Inouye represented Hawaii in Congress since the island state entered the United States in 1959, first as its member of the House of Representatives, and three years later as one of its senators. He was elected to his ninth term in the upper chamber in 2010.

But putting aside his lengthy legislative career, Inouye’s personal background was even more impressive. He was a World War II hero who lost his right arm in an April 1945 firefight with German soldiers in Italy. (During that battle, he was shot in the stomach, but continued to attack the German troops; he was further wounded when a grenade destroyed much of his right arm, upon which he proceeded to transfer a grenade of his own from his right hand to his left and return fire.)

Daniel Inouye was a badass, and a Medal of Honor recipient.

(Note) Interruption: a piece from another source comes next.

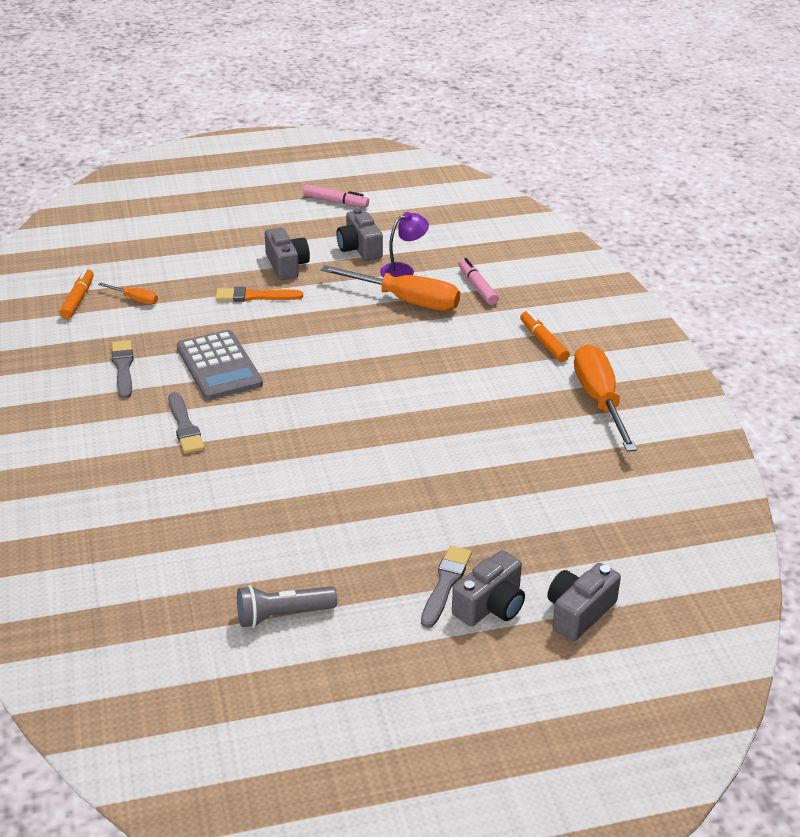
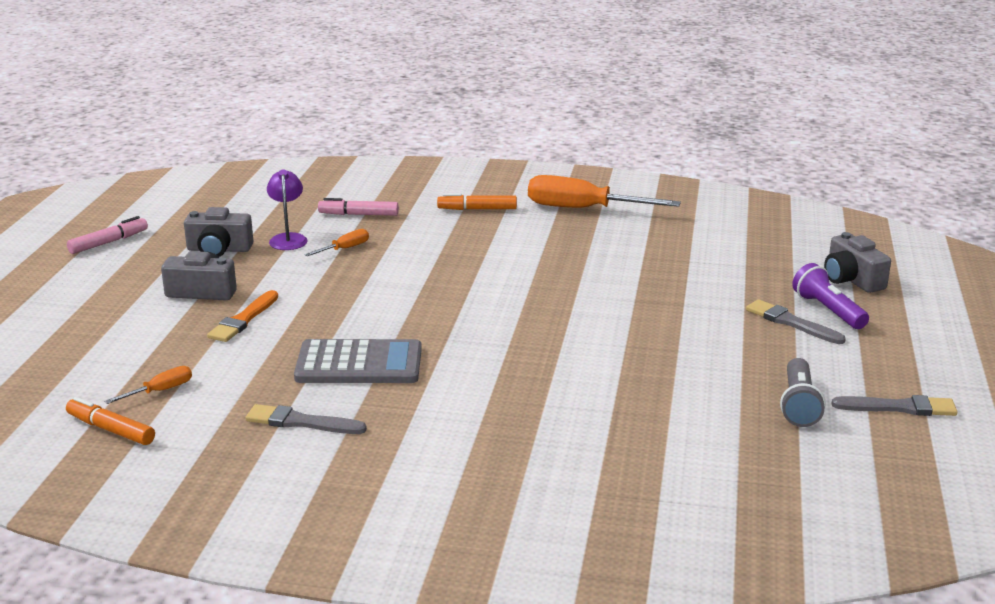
camera: 65 degrees left, 10 degrees down
(185, 426) = (455, 403): grey brush -> grey brush (899, 407)
(406, 301) = (345, 249): orange screwdriver -> orange screwdriver, size x0.46
(490, 605) = (827, 310): grey camera -> purple flashlight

Later in his life, Inouye also built more of a connection to D.C.’s punk and hardcore scene than perhaps any of those congressional interlopers who have passed through this city. His son, Kenny Inouye, was the guitarist in the seminal 1980s band Marginal Man, and Senator Inouye, as buttoned-down and staid as his day job was, stood in the audience at Marginal Man’s shows at places like the original location of the 9:30 Club. BuzzFeed also recalls that Inouye was also a part-owner of one of Marginal Man’s labels.

And when Inouye went to his son’s shows, he didn’t budge ahead because of his elected status. Instead, he displayed the same equanimity and fairness espoused by the D.C. hardcore scene:

Punk may not have been the elder Inouye’s speed, but in 1984 he went to the legendary 930 club on F St NW to watch Marginal Man perform with a line up of other hardcore bands. Inouye, ever the defender of fairness and equality, refused to cut the line, opting to stand in the cold with the assorted skinheads, dreds and other punk rock kids until the doors of the club opened.

The Senate’s new president pro tempore, Patrick Leahy (D-Vt.) is pretty cool himself, having had speaking roles in The Dark Knight and The Dark Night Rises, but his musical tastes run more toward that of a Grateful Dead taper. Inouye was the punkest senator.

For what it’s worth, he was also a supporter of D.C. statehood and was one of 17 cosponsors of a 1993 bill that would have admitted the District into the union.